Fanon : le film boudé par les cinémas parisiens – la France n’assume toujours pas son passé ?

la Rédaction

Sorti en salles le 2 avril dernier, le film Fanon de Jean-Claude Barny aurait pu – aurait dû – être un événement. Un biopic sur Frantz Fanon, psychiatre martiniquais, militant anticolonial et figure majeure des luttes pour l’émancipation des peuples colonisés. 

Et pourtant, à Paris, capitale culturelle censée être à la pointe, le film a été quasiment boycotté par les salles d’art et essai.

Guichet-fermé à son avant-première

L’ironie ? Fanon a rempli les salles lors de son avant-première à l’UGC Les Halles. Mais à peine quelques jours plus tard, zéro salle parisienne indépendante ne voulait du film. 

Pas le moindre mk2, pas un seul cinéma du Quartier latin pour programmer ce long-métrage pourtant riche, intelligent et salué par ceux qui l’ont vu.

La distributrice Amel Lacombe ne mâche pas ses mots : selon elle, les excuses avancées par les exploitants sont lunaires. Le film serait « trop commercial » pour certains, « pas assez art et essai » pour d’autres. Pire encore, on lui aurait carrément dit que Fanon était un film de vieux et que les jeunes n’iraient pas. Tu parles d’une analyse de professionnels.

C’est quoi le problème avec Fanon ?

Ce qui dérange, en réalité, ce n’est pas la forme du film, c’est son fond. Fanon, c’est la mémoire coloniale de l’Algérie, vu par les Algériens et leurs défenseurs. C’est la France face à son passé, et visiblement certains préfèrent encore l’enfouir sous le tapis. 

Jean-Claude Barny ne s’en cache pas : il voulait faire un film à la fois politique et profondément humain, et le résultat est là. Mais à l’heure où les discours sur la « réconciliation » et la « mémoire partagée » fleurissent dans les hautes sphères, sur le terrain, c’est une autre musique.

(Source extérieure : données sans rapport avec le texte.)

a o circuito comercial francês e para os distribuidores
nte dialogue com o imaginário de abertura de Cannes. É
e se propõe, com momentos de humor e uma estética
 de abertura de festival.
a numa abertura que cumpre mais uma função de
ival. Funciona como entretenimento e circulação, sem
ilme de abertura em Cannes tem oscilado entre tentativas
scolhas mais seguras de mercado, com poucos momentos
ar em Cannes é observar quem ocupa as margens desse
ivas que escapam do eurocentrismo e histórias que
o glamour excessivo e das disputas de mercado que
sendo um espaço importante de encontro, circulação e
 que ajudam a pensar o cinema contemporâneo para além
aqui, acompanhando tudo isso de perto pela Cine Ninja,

Un film très bien accueilli par le public, au malheur de ses détracteurs

Faut-il s’étonner que le film ait été mieux accueilli au Maroc, lors du Festival de Marrakech, ou qu’il soit prévu dans plusieurs pays d’Afrique francophone avant même de faire son trou en France ? Pas vraiment. 

Ça en dit long sur les fractures toujours vives entre la France et les anciennes colonies. Et pendant que certains font la sourde oreille, le public, lui, répond présent. En une semaine, le film a attiré près de 24 000 spectateurs, ce qui a permis d’élargir sa diffusion dans plusieurs villes et cinémas (37 salles supplémentaires). Comme quoi, le désintérêt du public, c’est un mythe.

La France encore loin d’assumer son passé

Le plus triste dans tout ça, c’est que Fanon aurait pu être l’occasion d’un vrai débat de société, au lieu de ça, on a droit à des silences gênés et des refus polis. Comme si parler du colonialisme était encore trop tabou, et que l’ombre de Fanon faisait peur.

Alors, la France n’assume toujours pas son passé ? Vu la frilosité des programmateurs, on est tenté de répondre oui. Pourtant, Fanon n’est pas un film pour culpabiliser, c’est un film pour comprendre, et si c’est déjà trop demander à certains, alors c’est qu’on a encore beaucoup, beaucoup de chemin à faire.